* Material provided
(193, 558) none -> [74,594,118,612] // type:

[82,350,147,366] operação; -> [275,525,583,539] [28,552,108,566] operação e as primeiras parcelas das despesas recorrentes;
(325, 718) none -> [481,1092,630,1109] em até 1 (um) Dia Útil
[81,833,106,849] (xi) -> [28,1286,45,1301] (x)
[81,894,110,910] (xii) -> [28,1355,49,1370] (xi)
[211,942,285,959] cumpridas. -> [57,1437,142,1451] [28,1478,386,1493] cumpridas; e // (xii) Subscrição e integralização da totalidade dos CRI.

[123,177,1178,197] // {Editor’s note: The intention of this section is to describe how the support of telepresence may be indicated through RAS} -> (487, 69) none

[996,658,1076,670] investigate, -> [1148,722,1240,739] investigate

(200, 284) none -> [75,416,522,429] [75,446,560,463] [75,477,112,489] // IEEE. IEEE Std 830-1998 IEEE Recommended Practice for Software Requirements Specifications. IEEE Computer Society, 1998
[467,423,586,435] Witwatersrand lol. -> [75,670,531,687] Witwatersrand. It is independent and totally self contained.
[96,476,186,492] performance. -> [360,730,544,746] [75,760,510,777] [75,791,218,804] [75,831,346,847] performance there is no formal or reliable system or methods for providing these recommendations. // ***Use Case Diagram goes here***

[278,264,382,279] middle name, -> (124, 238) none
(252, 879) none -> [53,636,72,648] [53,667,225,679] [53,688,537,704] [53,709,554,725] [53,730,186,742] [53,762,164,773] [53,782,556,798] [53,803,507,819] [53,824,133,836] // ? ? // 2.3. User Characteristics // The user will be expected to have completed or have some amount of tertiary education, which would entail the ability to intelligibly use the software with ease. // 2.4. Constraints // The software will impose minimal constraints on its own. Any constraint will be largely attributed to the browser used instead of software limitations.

* What is required
When you reach the end of the listing, print it again in full, exactly as given.

* Answer box
(193, 558) none -> [74,594,118,612] // type:

[82,350,147,366] operação; -> [275,525,583,539] [28,552,108,566] operação e as primeiras parcelas das despesas recorrentes;
(325, 718) none -> [481,1092,630,1109] em até 1 (um) Dia Útil
[81,833,106,849] (xi) -> [28,1286,45,1301] (x)
[81,894,110,910] (xii) -> [28,1355,49,1370] (xi)
[211,942,285,959] cumpridas. -> [57,1437,142,1451] [28,1478,386,1493] cumpridas; e // (xii) Subscrição e integralização da totalidade dos CRI.

[123,177,1178,197] // {Editor’s note: The intention of this section is to describe how the support of telepresence may be indicated through RAS} -> (487, 69) none

[996,658,1076,670] investigate, -> [1148,722,1240,739] investigate

(200, 284) none -> [75,416,522,429] [75,446,560,463] [75,477,112,489] // IEEE. IEEE Std 830-1998 IEEE Recommended Practice for Software Requirements Specifications. IEEE Computer Society, 1998
[467,423,586,435] Witwatersrand lol. -> [75,670,531,687] Witwatersrand. It is independent and totally self contained.
[96,476,186,492] performance. -> [360,730,544,746] [75,760,510,777] [75,791,218,804] [75,831,346,847] performance there is no formal or reliable system or methods for providing these recommendations. // ***Use Case Diagram goes here***

[278,264,382,279] middle name, -> (124, 238) none
(252, 879) none -> [53,636,72,648] [53,667,225,679] [53,688,537,704] [53,709,554,725] [53,730,186,742] [53,762,164,773] [53,782,556,798] [53,803,507,819] [53,824,133,836] // ? ? // 2.3. User Characteristics // The user will be expected to have completed or have some amount of tertiary education, which would entail the ability to intelligibly use the software with ease. // 2.4. Constraints // The software will impose minimal constraints on its own. Any constraint will be largely attributed to the browser used instead of software limitations.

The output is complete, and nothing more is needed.